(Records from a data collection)

::::

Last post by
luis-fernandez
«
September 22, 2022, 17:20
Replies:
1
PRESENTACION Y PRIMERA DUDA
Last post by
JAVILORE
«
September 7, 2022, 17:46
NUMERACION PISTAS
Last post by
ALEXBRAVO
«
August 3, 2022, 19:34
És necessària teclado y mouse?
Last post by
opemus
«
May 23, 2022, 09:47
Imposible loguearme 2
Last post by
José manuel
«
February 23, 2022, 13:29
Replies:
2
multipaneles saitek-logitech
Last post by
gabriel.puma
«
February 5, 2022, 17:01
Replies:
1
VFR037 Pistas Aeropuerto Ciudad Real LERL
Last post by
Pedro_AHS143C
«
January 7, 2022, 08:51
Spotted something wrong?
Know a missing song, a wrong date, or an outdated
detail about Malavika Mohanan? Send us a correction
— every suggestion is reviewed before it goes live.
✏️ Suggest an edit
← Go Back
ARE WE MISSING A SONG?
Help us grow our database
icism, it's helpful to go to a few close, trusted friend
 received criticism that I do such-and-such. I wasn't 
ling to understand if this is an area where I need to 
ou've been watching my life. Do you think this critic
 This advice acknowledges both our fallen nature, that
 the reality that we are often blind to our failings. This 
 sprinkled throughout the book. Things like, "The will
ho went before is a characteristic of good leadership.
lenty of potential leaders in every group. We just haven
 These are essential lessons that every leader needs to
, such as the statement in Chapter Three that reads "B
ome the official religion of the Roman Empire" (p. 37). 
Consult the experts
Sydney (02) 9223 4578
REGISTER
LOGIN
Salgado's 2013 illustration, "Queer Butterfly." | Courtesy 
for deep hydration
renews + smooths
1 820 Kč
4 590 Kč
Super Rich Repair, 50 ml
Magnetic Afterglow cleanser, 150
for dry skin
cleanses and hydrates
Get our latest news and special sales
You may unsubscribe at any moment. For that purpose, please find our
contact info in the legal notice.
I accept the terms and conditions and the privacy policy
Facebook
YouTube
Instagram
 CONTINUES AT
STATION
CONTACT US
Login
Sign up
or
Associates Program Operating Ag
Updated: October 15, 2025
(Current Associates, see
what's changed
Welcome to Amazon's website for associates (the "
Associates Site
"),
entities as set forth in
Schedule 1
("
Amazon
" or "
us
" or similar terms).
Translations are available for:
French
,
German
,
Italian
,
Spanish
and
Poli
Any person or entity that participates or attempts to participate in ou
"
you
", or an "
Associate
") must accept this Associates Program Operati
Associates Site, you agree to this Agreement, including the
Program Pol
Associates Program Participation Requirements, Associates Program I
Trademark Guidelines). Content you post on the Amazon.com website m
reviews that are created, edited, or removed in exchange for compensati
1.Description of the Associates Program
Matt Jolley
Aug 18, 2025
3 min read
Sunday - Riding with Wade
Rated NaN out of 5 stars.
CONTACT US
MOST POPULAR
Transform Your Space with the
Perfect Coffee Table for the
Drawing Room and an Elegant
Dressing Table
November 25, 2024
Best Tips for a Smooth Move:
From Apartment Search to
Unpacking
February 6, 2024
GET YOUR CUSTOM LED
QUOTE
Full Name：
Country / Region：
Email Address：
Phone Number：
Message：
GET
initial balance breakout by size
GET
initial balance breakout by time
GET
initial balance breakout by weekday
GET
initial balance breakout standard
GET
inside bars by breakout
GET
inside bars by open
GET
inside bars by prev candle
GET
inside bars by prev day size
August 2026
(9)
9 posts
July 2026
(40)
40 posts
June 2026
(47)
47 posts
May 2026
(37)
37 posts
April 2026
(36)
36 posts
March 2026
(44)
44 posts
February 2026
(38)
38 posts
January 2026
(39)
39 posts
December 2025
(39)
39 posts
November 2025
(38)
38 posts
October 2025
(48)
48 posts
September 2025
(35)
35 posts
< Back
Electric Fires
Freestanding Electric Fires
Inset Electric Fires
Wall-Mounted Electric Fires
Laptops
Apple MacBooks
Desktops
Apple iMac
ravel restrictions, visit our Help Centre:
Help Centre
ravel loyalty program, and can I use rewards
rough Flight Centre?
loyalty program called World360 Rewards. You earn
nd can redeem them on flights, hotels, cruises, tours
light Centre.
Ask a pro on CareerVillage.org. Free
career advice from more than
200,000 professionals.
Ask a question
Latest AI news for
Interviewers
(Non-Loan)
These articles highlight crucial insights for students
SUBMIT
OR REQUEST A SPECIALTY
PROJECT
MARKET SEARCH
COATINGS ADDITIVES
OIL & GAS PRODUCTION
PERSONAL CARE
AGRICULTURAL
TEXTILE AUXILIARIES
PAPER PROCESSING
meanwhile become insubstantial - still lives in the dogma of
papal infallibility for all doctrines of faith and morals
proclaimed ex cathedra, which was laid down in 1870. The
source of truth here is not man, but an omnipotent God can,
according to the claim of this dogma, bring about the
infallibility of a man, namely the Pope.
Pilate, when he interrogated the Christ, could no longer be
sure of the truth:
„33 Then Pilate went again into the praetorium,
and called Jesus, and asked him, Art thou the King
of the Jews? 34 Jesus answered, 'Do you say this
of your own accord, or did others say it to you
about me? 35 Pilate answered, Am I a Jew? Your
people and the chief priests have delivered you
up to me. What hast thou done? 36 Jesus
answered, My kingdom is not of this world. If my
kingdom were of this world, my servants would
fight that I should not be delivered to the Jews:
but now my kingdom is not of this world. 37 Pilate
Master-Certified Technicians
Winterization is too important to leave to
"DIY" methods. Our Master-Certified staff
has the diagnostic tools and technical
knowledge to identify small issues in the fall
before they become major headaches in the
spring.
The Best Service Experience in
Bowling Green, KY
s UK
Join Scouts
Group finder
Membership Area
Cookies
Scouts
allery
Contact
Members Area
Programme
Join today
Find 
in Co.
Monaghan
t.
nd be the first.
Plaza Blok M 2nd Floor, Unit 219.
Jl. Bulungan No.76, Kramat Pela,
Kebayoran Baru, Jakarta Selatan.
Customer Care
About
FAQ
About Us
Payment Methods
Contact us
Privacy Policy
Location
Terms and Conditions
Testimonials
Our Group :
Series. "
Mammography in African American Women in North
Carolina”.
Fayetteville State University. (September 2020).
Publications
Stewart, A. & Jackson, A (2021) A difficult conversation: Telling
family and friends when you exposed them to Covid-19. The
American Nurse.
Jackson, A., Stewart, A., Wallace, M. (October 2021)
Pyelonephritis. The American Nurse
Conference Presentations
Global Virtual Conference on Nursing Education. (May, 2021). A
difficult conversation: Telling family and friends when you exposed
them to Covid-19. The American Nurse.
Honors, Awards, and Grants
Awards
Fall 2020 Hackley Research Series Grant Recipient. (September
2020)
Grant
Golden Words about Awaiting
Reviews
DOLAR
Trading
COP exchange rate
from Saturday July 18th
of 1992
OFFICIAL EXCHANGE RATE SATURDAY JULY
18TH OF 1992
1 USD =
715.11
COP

::::

▶ What to do
Repeat exactly the lines above, starting with the first line of the records and finishing with the line holding "multipaneles saitek-logitech". Add no other line.

▶ Output below
Last post by
luis-fernandez
«
September 22, 2022, 17:20
Replies:
1
PRESENTACION Y PRIMERA DUDA
Last post by
JAVILORE
«
September 7, 2022, 17:46
NUMERACION PISTAS
Last post by
ALEXBRAVO
«
August 3, 2022, 19:34
És necessària teclado y mouse?
Last post by
opemus
«
May 23, 2022, 09:47
Imposible loguearme 2
Last post by
José manuel
«
February 23, 2022, 13:29
Replies:
2
multipaneles saitek-logitech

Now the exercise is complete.